The sharpest comments so far have come from Ennio Candotti, the president of the country’s largest scientific body, the Brazilian Society for the Advancement of Science (SBPC).


In an interview with a leading daily newspaper, O Globo, Candotti criticised Lula’s government for disrupting several long-standing scientific initiatives, claiming that some of the government’s policy were ill thought-out, and could end up damaging the country’s science base.


For example, he criticised the new government’s decision to merge what had previously been an independent department for information technology (IT) within the Ministry of Science and Technology with another department that is responsible for a range of other technologies.


Francelino Grando, secretary of IT and Technology Policy — the department that is now responsible for Brazil’s IT policy — claims that having its own department meant that IT was previously isolated from other areas of government. “The joining of the two departments has given IT prominence, and made it an important part of the country’s set of technologies,” he says.


But Candotti says that he does not think this is a sensible move. “It’s fair enough that the ministry of science and technology wants to provide new guidance to science policy,” he says. “But this shouldn’t be done to the detriment of what has been developed over years.”


Meanwhile Lula himself has urged the scientific community to hold the government to its promises to boost funding for science and to increase the number of new PhDs from 6,000 to 10,000 by the end of his government.


“In the following years, our goal is to double funding for science — including both public and private money — in order to reach 2 per cent of gross domestic product,” he said at a meeting of the National Council for Science and Technology this month.


But Candotti says that current commitments to science funding in the near future are insufficient to reach these ambitious targets, and criticises the “token budget” of 15 million reais (US$5.2 million) that has been awarded to FNDCT, a national fund for scientific and technological development that supports Brazil’s research institutes.

Request 1: Translate this sentence from the passage on Brazilian science policy into Spanish: "But Candotti says that he does not think this is a sensible move."

Material for the task:
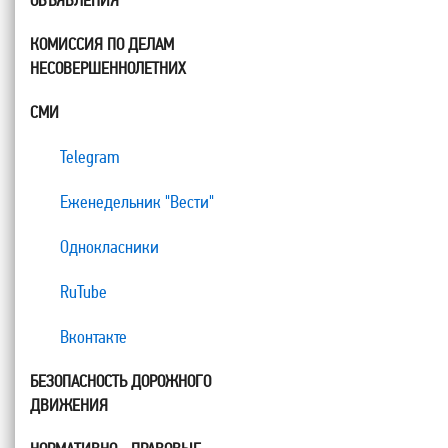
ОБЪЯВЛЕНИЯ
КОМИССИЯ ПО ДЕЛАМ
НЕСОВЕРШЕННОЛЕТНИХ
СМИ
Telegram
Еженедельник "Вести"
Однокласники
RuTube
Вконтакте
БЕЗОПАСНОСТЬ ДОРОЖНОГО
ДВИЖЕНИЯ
--
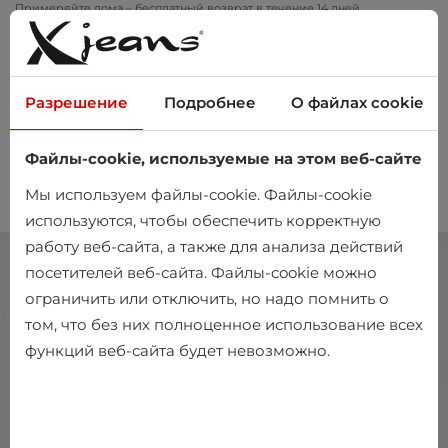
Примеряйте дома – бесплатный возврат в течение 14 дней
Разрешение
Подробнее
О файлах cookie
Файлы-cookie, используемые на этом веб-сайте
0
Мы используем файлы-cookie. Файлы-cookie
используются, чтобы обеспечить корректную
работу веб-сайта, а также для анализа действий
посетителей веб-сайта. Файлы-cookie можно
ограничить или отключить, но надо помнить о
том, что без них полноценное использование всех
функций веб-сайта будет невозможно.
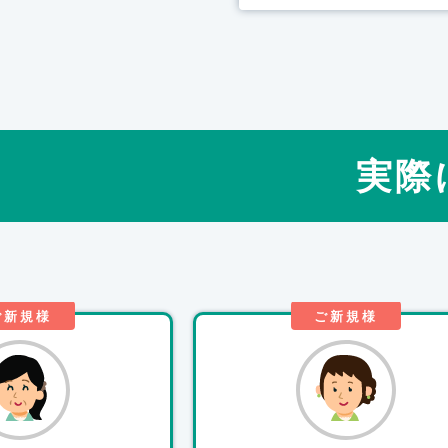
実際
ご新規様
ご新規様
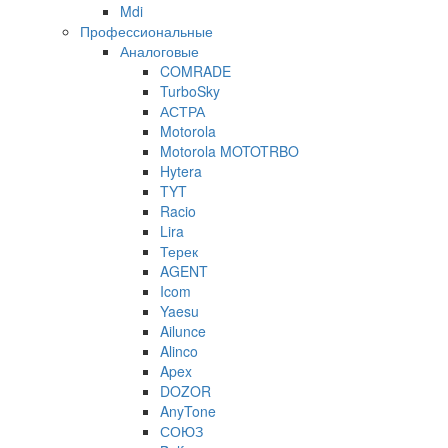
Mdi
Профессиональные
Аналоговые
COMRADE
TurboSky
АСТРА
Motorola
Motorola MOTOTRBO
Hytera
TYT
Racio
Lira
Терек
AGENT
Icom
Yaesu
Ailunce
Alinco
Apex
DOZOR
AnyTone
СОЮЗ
---
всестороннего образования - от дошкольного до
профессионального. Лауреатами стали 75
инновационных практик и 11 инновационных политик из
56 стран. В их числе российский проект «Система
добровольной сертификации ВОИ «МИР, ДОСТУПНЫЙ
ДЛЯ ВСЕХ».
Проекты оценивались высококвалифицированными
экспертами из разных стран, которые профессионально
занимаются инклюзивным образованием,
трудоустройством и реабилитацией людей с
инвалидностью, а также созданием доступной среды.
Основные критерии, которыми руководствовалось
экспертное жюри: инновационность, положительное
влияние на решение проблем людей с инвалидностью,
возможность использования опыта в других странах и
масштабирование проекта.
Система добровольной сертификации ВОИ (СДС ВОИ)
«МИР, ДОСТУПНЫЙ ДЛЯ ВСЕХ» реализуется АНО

Request 2: Copy out everything in the listing from the line containing "всестороннего образования - от дошкольного до" down to the line containing "экспертное жюри: инновационность, положительное", including both of those lines.

Answer section 1: Pero Candotti dice que no cree que esta sea una medida sensata.

Answer section 2:
всестороннего образования - от дошкольного до
профессионального. Лауреатами стали 75
инновационных практик и 11 инновационных политик из
56 стран. В их числе российский проект «Система
добровольной сертификации ВОИ «МИР, ДОСТУПНЫЙ
ДЛЯ ВСЕХ».
Проекты оценивались высококвалифицированными
экспертами из разных стран, которые профессионально
занимаются инклюзивным образованием,
трудоустройством и реабилитацией людей с
инвалидностью, а также созданием доступной среды.
Основные критерии, которыми руководствовалось
экспертное жюри: инновационность, положительное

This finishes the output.